Time to meet Kendyll Burnell (She/her)! Kendyll is a research technician at Massachusetts Institute of Technology (MIT) in the USA! She studies synaptic plasticity in the visual cortex and is currently applying to doctoral programs in neurosciences!
What kind of scientist are you?
I’m a research technician at MIT, studying synaptic plasticity in the visual cortex. I work in an imaging lab, where we are able to do live, in vivo, imaging on a synaptic level of the same neurons over development. The project I work on in particular looks at inhibitory synapses on pyramidal neurons, and how their plasticity changes over development. I’m currently applying to neuroscience PhD programs!
What made you want to become a scientist?
I’ve always been interested in the natural world, I grew up in the middle of nowhere in Maine and spent my days playing in the backyard, and dissecting owl pellets with my parents and sisters. However, I knew I wanted to really study science when my health started to be in flux in middle and high school. Many concussions, that refused to heal normally, made me realize just how much we don’t know about the brain. The summer after my freshman year of undergrad I had my first experience as an intern in a real research lab, and as I realized my love for scientific research. I love waking up in the middle of the night with a new question, and spending the day puzzling together what experiments could give me the answer to that question.
“I grew up in the middle of nowhere in Maine and spent my days playing in the backyard, and dissecting owl pellets with my parents and sisters.”Kendyll Burnell
What makes you a #UniqueScientist?
I am a scientist with an invisible disability. I have chronic migraines from several concussions in middle school and high school. And a condition called Postural Orthostatic Tachycardia Syndrome (POTS), an autonomic nervous system condition where my blood pressure drops, my heart rate skyrockets to try to compensate for it (it doesn’t actually compensate for it), and I can pass out- without much warning. This leaves me with chronic fatigue, the inability to walk long distances or stand for too long, and pretty common fainting or woozy spells. I’m also in the middle of training a service dog to alert me to a blood pressure drop, pick up/ fetch things for me, and to help me out if I do pass out alone.
However, looking at me, I look totally ‘normal’ and healthy. This can lead to some awkward encounters when there are things I simply can’t do: walk up more than one flight of stairs, stand rather than sit at a lab bench for hours at a time, etc.
What’s something cool you do outside of work?
I love reading and cooking outside of work! My weekend self care is always finding a nice coffee shop and reading a fiction book for a couple of hours with a good latte. I also love going to the farmers market, getting lots of veggies and cooking for friends.
If you had one wish and could change anything in science, what would it be?
I wish I could change the prejudice surrounding physical and mental health in academia. Illness and disability is often seen as weakness in character or ability to do science- when as long I have the accommodations I need, I can do my job spectacularly.
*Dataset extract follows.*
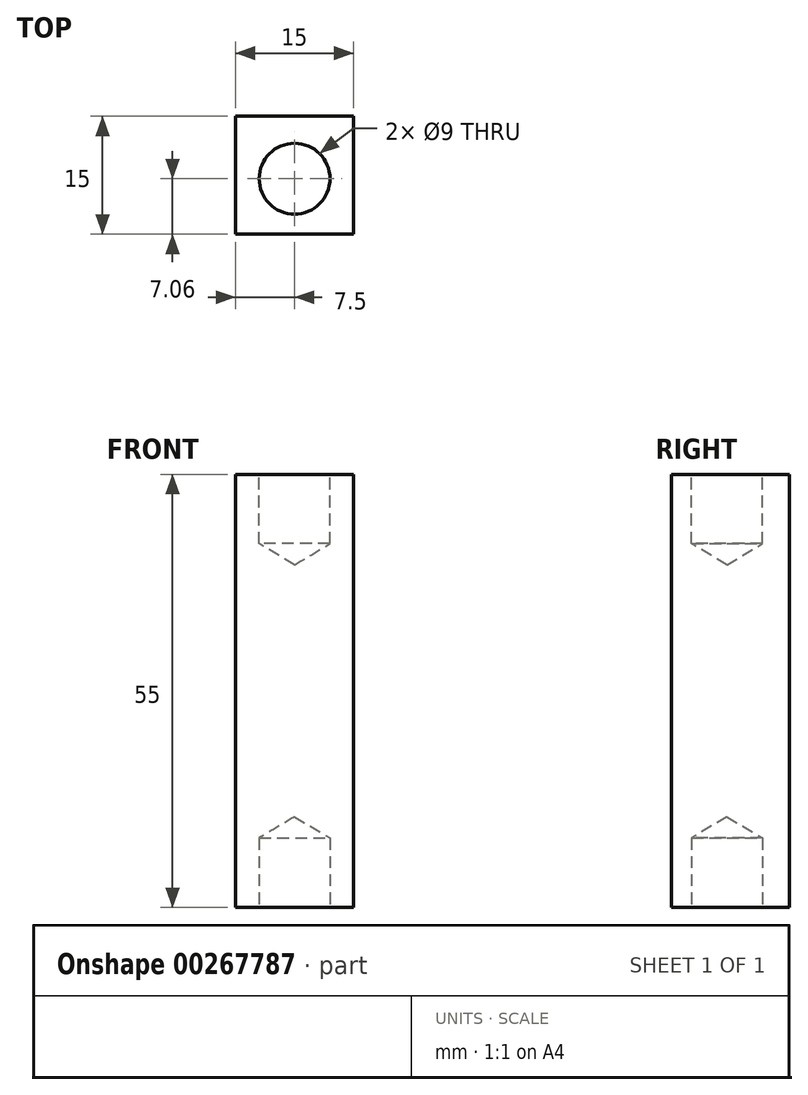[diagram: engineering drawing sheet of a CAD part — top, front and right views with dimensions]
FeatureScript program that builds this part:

Instead, I’m afraid to tell my PI that I may need accommodations because she has made comments such as “can’t we do a better job weeding these people out in the application process?” when talking about those with mental or physical illness.
“He truly showed me that despite my struggles, with a little extra work and time, that I could succeed as much as my peers.”Kendyll Burnell
Who has inspired you the most in your journey to where you are now?
A couple of people have really inspired and motivated me to become the scientist I am today. My high school AP chemistry, Mr. Luchesse, teacher not only got me excited about science, but also took extra time to help me not only with his class, but with my calculus class as well throughout the fluctuations of health and chronic pain. He truly showed me that despite my struggles, with a little extra work and time, that I could succeed as much as my peers.
The next person was the first PI I ever had a research internship with. Dr. Reddien, a professor at MIT, gave a shot to a nervous undergrad without any experience, and allowed me to realize that I love research. He not only encouraged me to ask questions, and formulate experiments, but talked to me about woolly mammoths and bird watching (both of which have nothing to do with his research). I would not have decided on graduate school and neuroscience research if it weren’t for those three months I spent in his lab.
Let’s end on a high note! What’s something you’ve done this week that you’re proud of?
This week my post-doc is on vacation which means I’m in charge of our experiments by myself! So far I haven’t messed anything up!